Exercise = Can you lay out every line of the records below as a Markdown table with two columns, Row and Line, numbering the rows and skipping blank lines? Leave the pictures out of the answer.

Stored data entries
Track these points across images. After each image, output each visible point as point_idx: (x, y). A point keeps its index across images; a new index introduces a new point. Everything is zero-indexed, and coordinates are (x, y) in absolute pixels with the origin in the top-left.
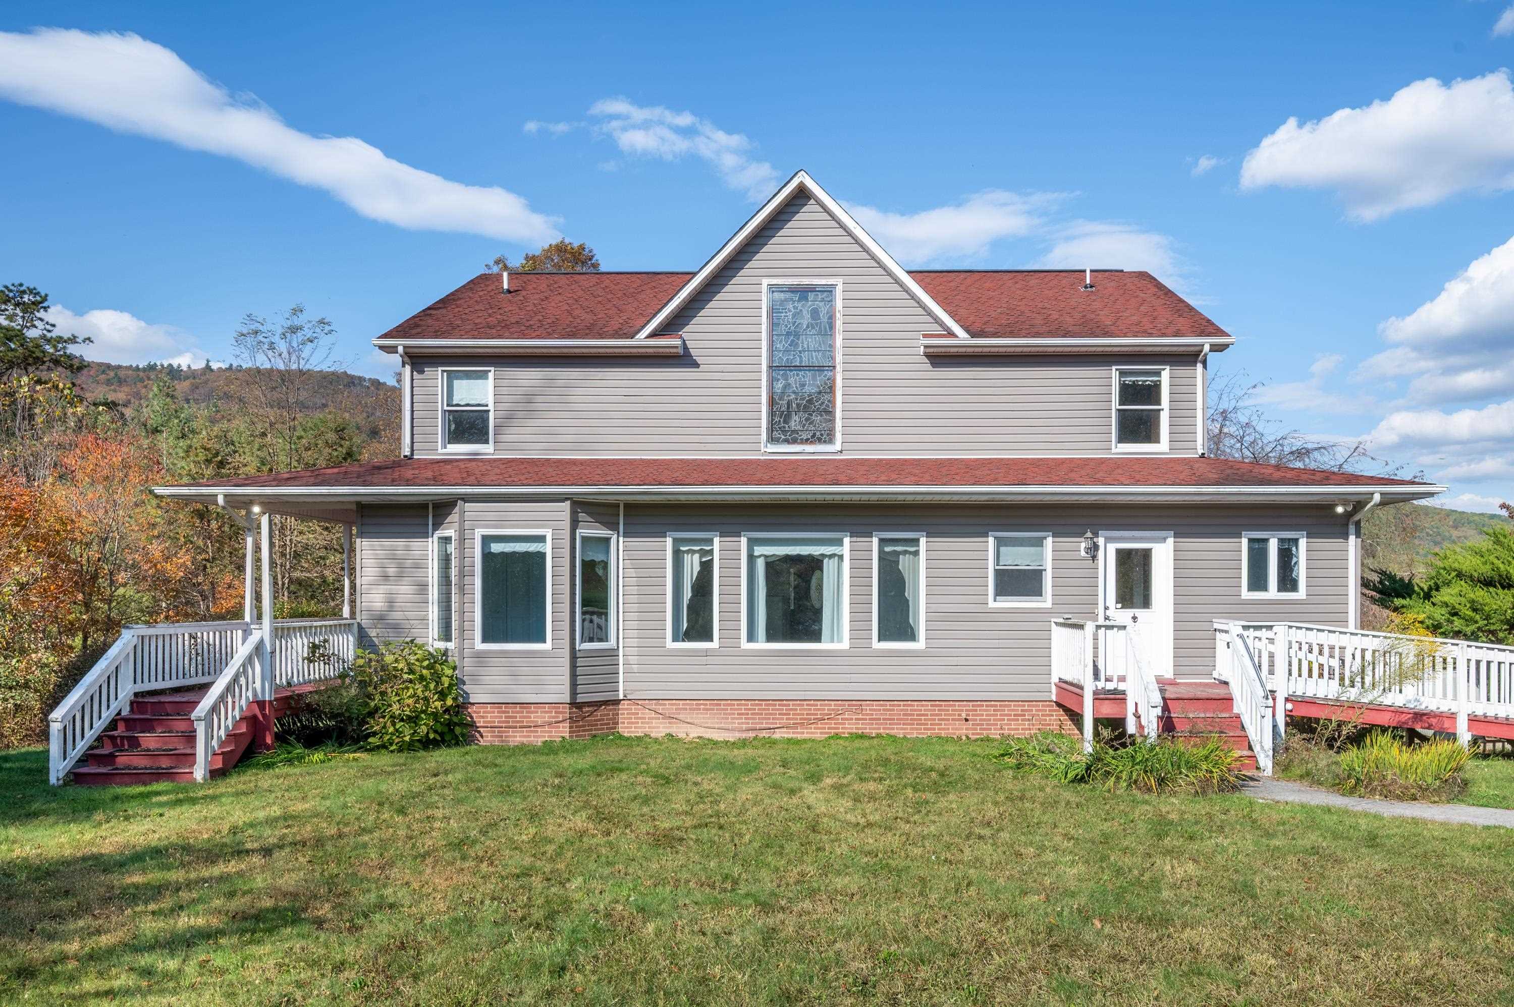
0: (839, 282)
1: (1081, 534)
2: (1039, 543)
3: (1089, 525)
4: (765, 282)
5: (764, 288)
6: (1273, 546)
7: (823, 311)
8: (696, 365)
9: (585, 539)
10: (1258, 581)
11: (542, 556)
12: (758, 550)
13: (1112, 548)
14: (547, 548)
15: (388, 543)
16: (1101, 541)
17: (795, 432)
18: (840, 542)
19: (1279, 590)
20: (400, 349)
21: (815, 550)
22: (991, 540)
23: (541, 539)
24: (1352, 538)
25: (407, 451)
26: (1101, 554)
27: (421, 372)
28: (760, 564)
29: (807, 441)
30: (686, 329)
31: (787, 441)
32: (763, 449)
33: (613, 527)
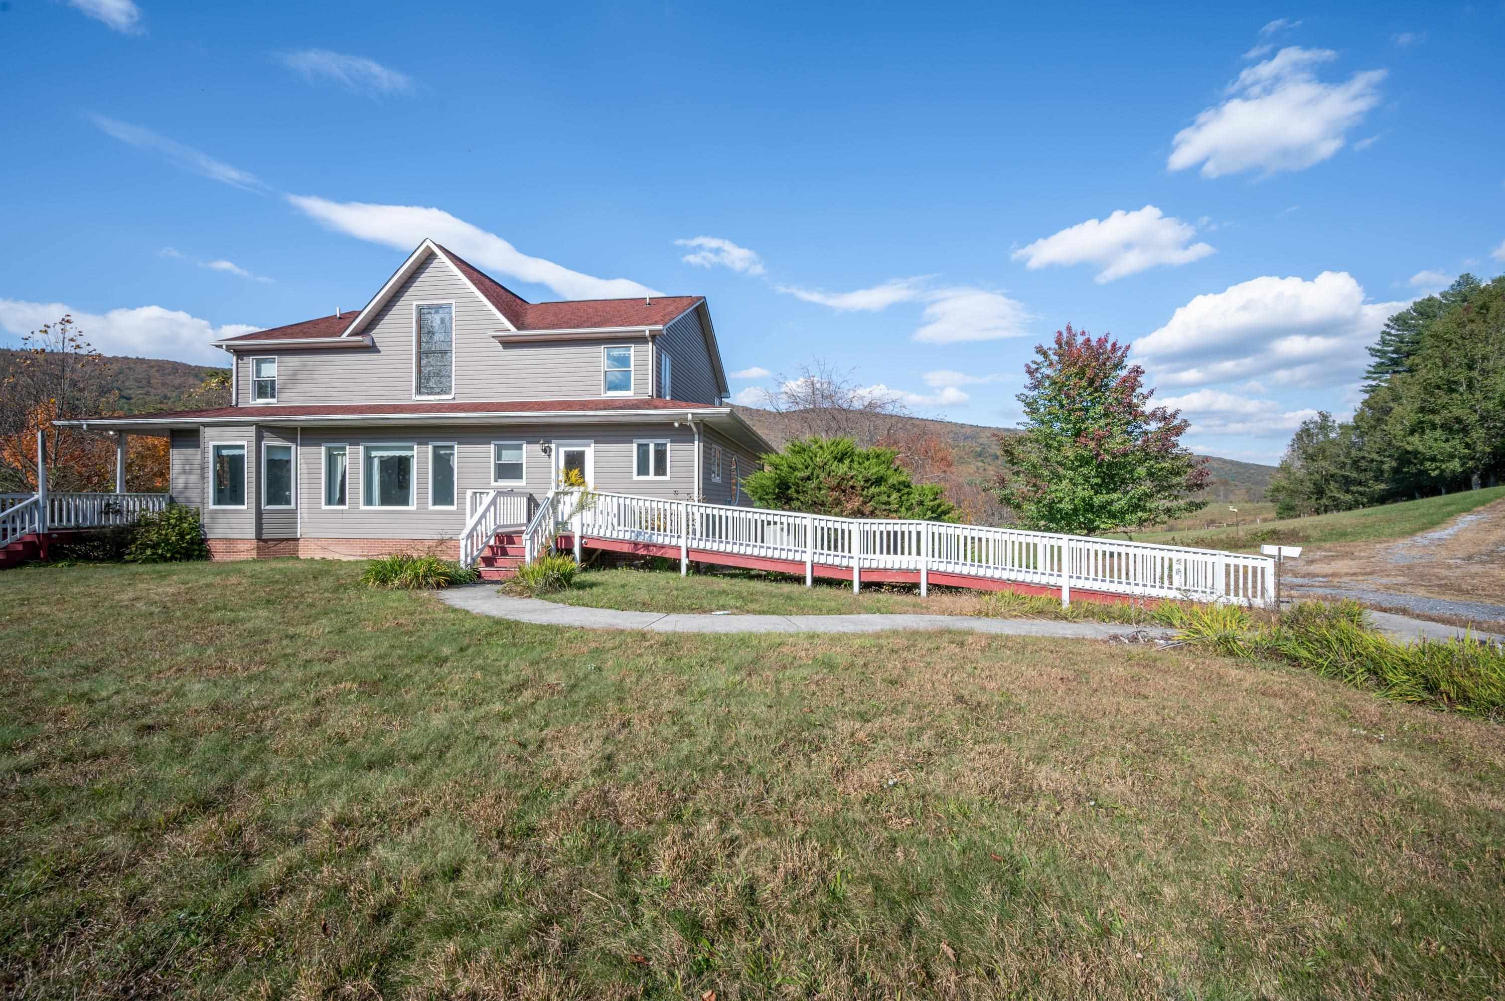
0: (453, 301)
1: (537, 443)
2: (520, 448)
3: (542, 437)
4: (415, 303)
5: (414, 307)
6: (652, 448)
7: (447, 319)
8: (379, 352)
9: (269, 448)
10: (643, 469)
11: (243, 456)
12: (374, 454)
13: (562, 451)
14: (245, 452)
15: (184, 451)
16: (553, 446)
17: (432, 388)
18: (411, 449)
19: (656, 475)
20: (224, 347)
21: (403, 453)
22: (492, 446)
23: (242, 447)
24: (696, 443)
25: (234, 403)
26: (553, 454)
27: (242, 359)
28: (376, 462)
29: (439, 393)
30: (375, 331)
31: (428, 394)
32: (414, 398)
33: (294, 440)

Answer section =
| Row | Line |
|---|---|
| 1 | Track these points across images. After each image, output each visible point as point_idx: (x, y). A point keeps its index across images; a new index introduces a new point. Everything is zero-indexed, and coordinates are (x, y) in absolute pixels with the origin in the top-left. |
| 2 | 0: (839, 282) |
| 3 | 1: (1081, 534) |
| 4 | 2: (1039, 543) |
| 5 | 3: (1089, 525) |
| 6 | 4: (765, 282) |
| 7 | 5: (764, 288) |
| 8 | 6: (1273, 546) |
| 9 | 7: (823, 311) |
| 10 | 8: (696, 365) |
| 11 | 9: (585, 539) |
| 12 | 10: (1258, 581) |
| 13 | 11: (542, 556) |
| 14 | 12: (758, 550) |
| 15 | 13: (1112, 548) |
| 16 | 14: (547, 548) |
| 17 | 15: (388, 543) |
| 18 | 16: (1101, 541) |
| 19 | 17: (795, 432) |
| 20 | 18: (840, 542) |
| 21 | 19: (1279, 590) |
| 22 | 20: (400, 349) |
| 23 | 21: (815, 550) |
| 24 | 22: (991, 540) |
| 25 | 23: (541, 539) |
| 26 | 24: (1352, 538) |
| 27 | 25: (407, 451) |
| 28 | 26: (1101, 554) |
| 29 | 27: (421, 372) |
| 30 | 28: (760, 564) |
| 31 | 29: (807, 441) |
| 32 | 30: (686, 329) |
| 33 | 31: (787, 441) |
| 34 | 32: (763, 449) |
| 35 | 33: (613, 527) |
| 36 | 0: (453, 301) |
| 37 | 1: (537, 443) |
| 38 | 2: (520, 448) |
| 39 | 3: (542, 437) |
| 40 | 4: (415, 303) |
| 41 | 5: (414, 307) |
| 42 | 6: (652, 448) |
| 43 | 7: (447, 319) |
| 44 | 8: (379, 352) |
| 45 | 9: (269, 448) |
| 46 | 10: (643, 469) |
| 47 | 11: (243, 456) |
| 48 | 12: (374, 454) |
| 49 | 13: (562, 451) |
| 50 | 14: (245, 452) |
| 51 | 15: (184, 451) |
| 52 | 16: (553, 446) |
| 53 | 17: (432, 388) |
| 54 | 18: (411, 449) |
| 55 | 19: (656, 475) |
| 56 | 20: (224, 347) |
| 57 | 21: (403, 453) |
| 58 | 22: (492, 446) |
| 59 | 23: (242, 447) |
| 60 | 24: (696, 443) |
| 61 | 25: (234, 403) |
| 62 | 26: (553, 454) |
| 63 | 27: (242, 359) |
| 64 | 28: (376, 462) |
| 65 | 29: (439, 393) |
| 66 | 30: (375, 331) |
| 67 | 31: (428, 394) |
| 68 | 32: (414, 398) |
| 69 | 33: (294, 440) |